Pierrot le Fou est un road movie réalisé par Jean-Luc Godard en 1965. Considéré comme une des oeuvres phares de la Nouvelle Vague, il narre le voyage fantaisiste de Ferdinand dit «Pierrot», un homme de nature lunaire incarné par Jean-Paul Belmondo, à travers la France en compagnie de son amie Marianne (incarnée par Anna Karina). Ils vont notamment se retrouver poursuivis par des gangsters à la mine patibulaire.
Pierrot est conçu comme un pamphlet sur la métropole et l’impression d’oppression qu’elle soulève. Il s’agit d’une virée prenant racine en plein cœur de la région parisienne et se développant en Provence.

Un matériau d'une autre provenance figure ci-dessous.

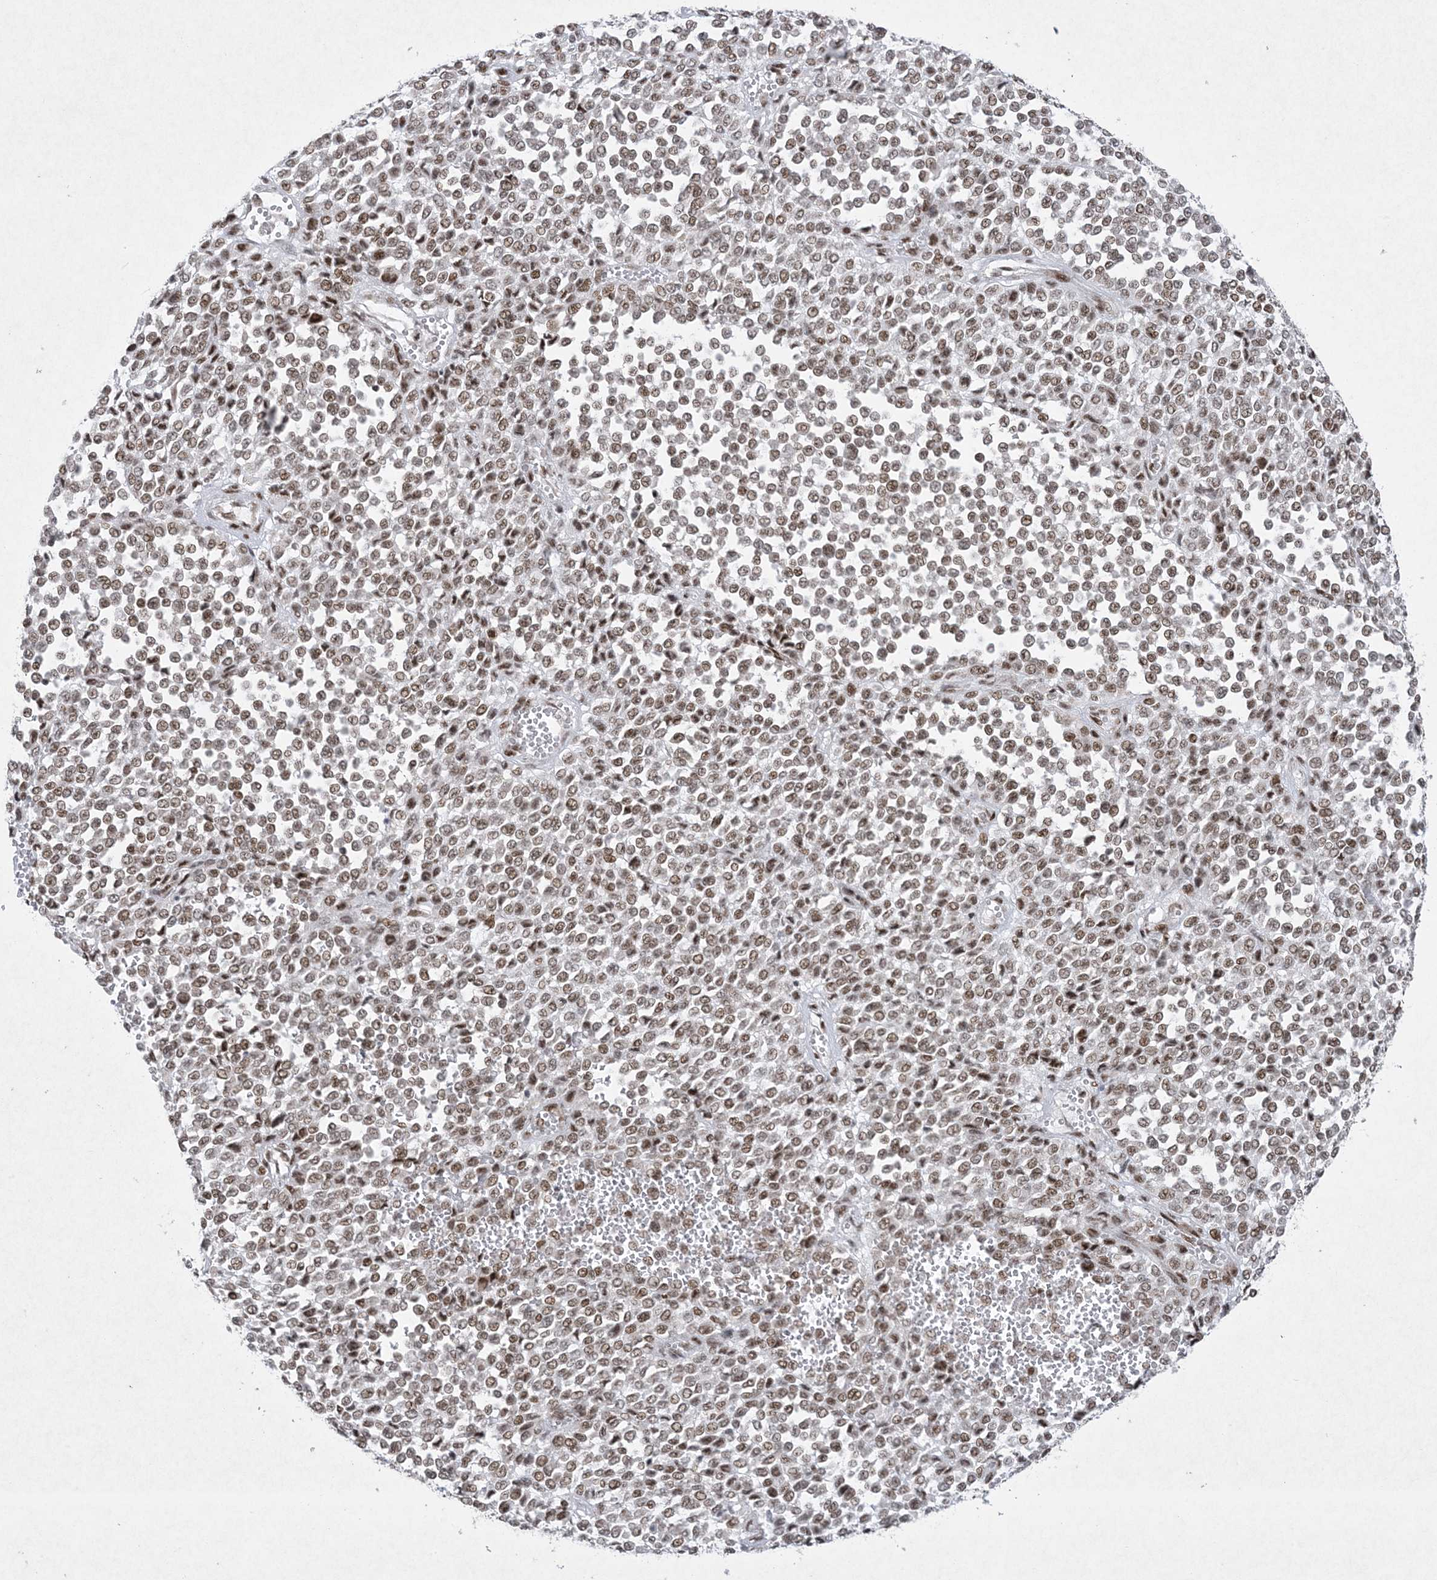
{"staining": {"intensity": "moderate", "quantity": ">75%", "location": "nuclear"}, "tissue": "melanoma", "cell_type": "Tumor cells", "image_type": "cancer", "snomed": [{"axis": "morphology", "description": "Malignant melanoma, Metastatic site"}, {"axis": "topography", "description": "Pancreas"}], "caption": "Brown immunohistochemical staining in human malignant melanoma (metastatic site) exhibits moderate nuclear staining in approximately >75% of tumor cells.", "gene": "PKNOX2", "patient": {"sex": "female", "age": 30}}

Le thème de la métropole occupe une place centrale dans les écrits de Georg Simmel, philosophe et sociologue allemand interdisciplinaire. Dans l’article «Métropoles et mentalité», publié en 1903 au sein du recueil L’École de Chicago. Naissance de l’écologie urbaine, Simmel soulève le phénomène d’intensification de la vie nerveuse, constituant à elle seule un comportement et une sensibilité nouvelles, en réponse aux changements dans la métropole, le point de départ de l’intrigue du film de Godard. Il signale l’existence de plusieurs figures métropolitaines, telles que l’individualiste, le blessé, le migrant, la foule, et la femme; qu’importe sa position sociale, le flâneur s’évade selon lui, et le film brosse une mutation de deux de ses figures tout particulièrement au travers d’une séquence phare.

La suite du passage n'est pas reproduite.